- **INPUT DATA**
[Start of section]
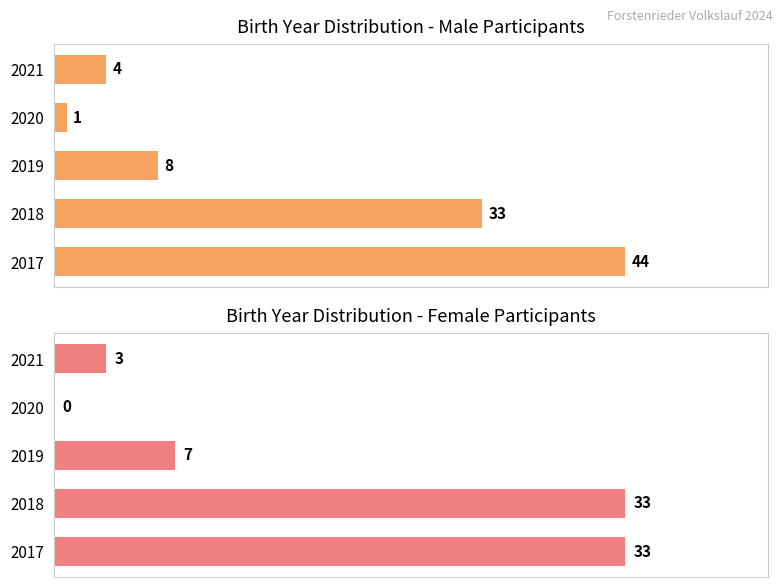

Reading right to left, list all the values displayed in this chart.

Male (M): 4	1	8	33	44
Female (W): 3	0	7	33	33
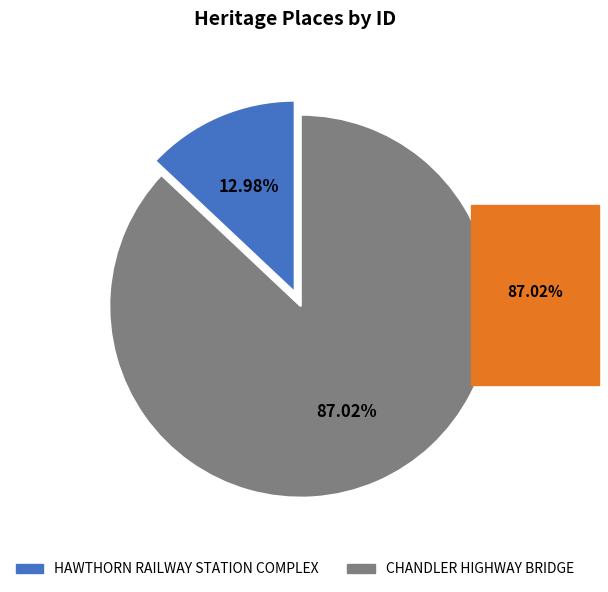

To the nearest percent, what is the combined percentage of CHANDLER HIGHWAY BRIDGE and HAWTHORN RAILWAY STATION COMPLEX?

100%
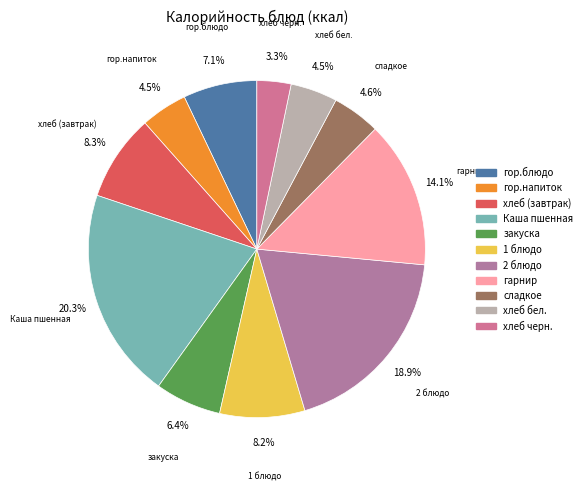

Between 1 блюдо and гор.напиток, which is larger?

1 блюдо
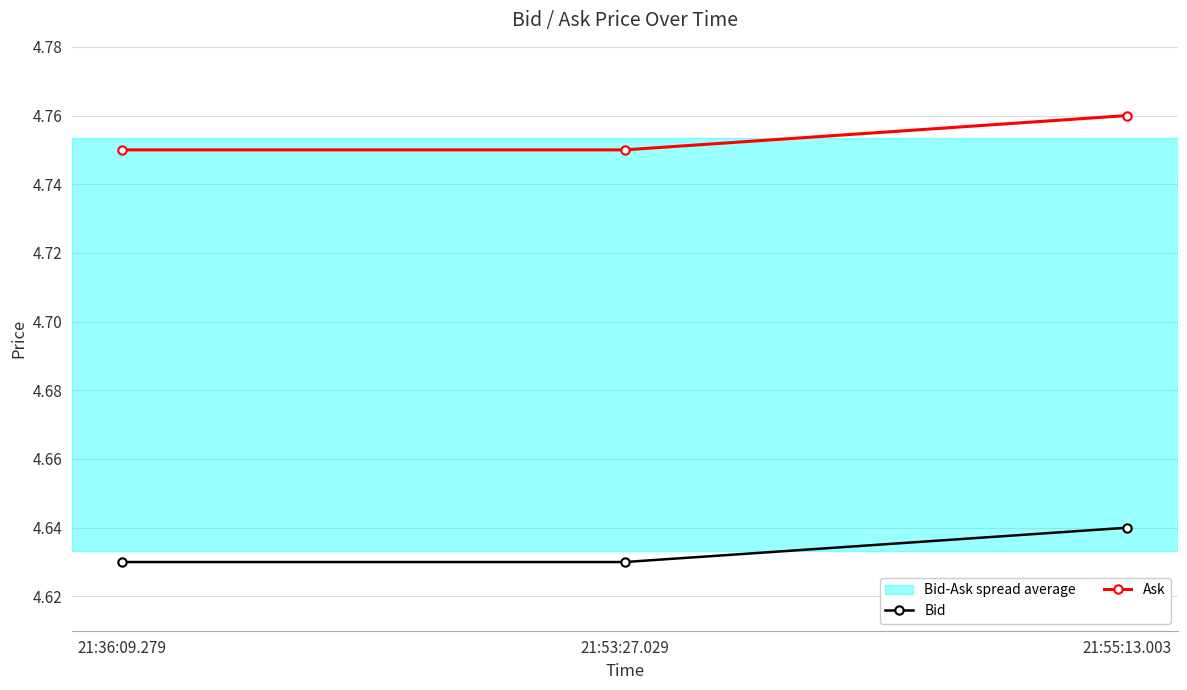

Does the chart have visible grid lines?

Yes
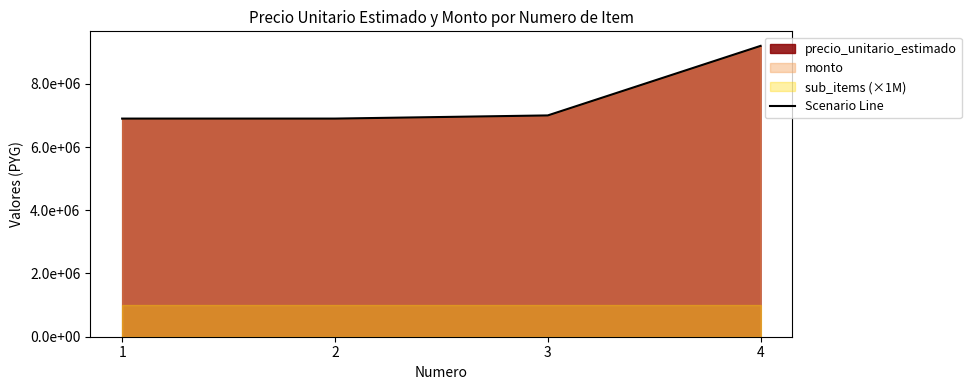

What is the average value?

7500000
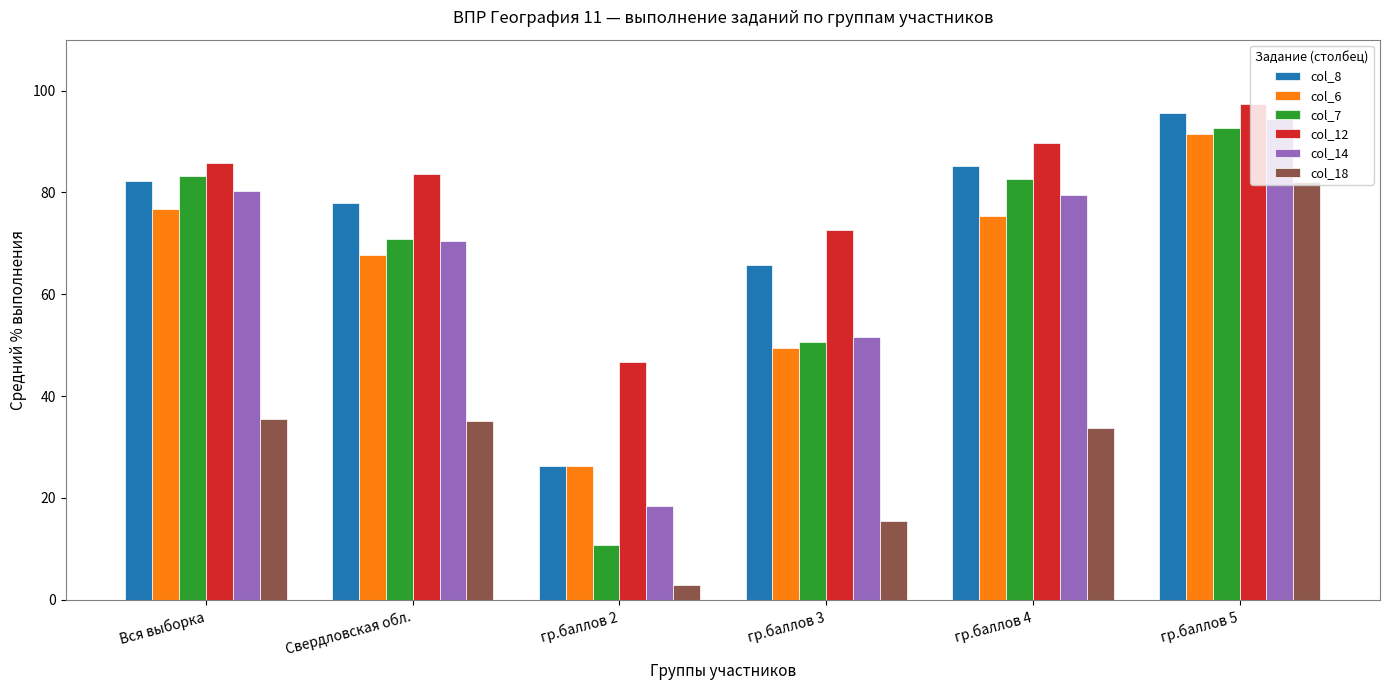

At which category does the chart reach its peak across all series?

гр.баллов 5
[End of section]
- **THE PROBLEM**
Retype every line of the items above word for word, leaving out the pictures.

- **FINAL ANSWER**
Reading right to left, list all the values displayed in this chart.

Male (M): 4	1	8	33	44
Female (W): 3	0	7	33	33

To the nearest percent, what is the combined percentage of CHANDLER HIGHWAY BRIDGE and HAWTHORN RAILWAY STATION COMPLEX?

100%

Between 1 блюдо and гор.напиток, which is larger?

1 блюдо

Does the chart have visible grid lines?

Yes

What is the average value?

7500000

At which category does the chart reach its peak across all series?

гр.баллов 5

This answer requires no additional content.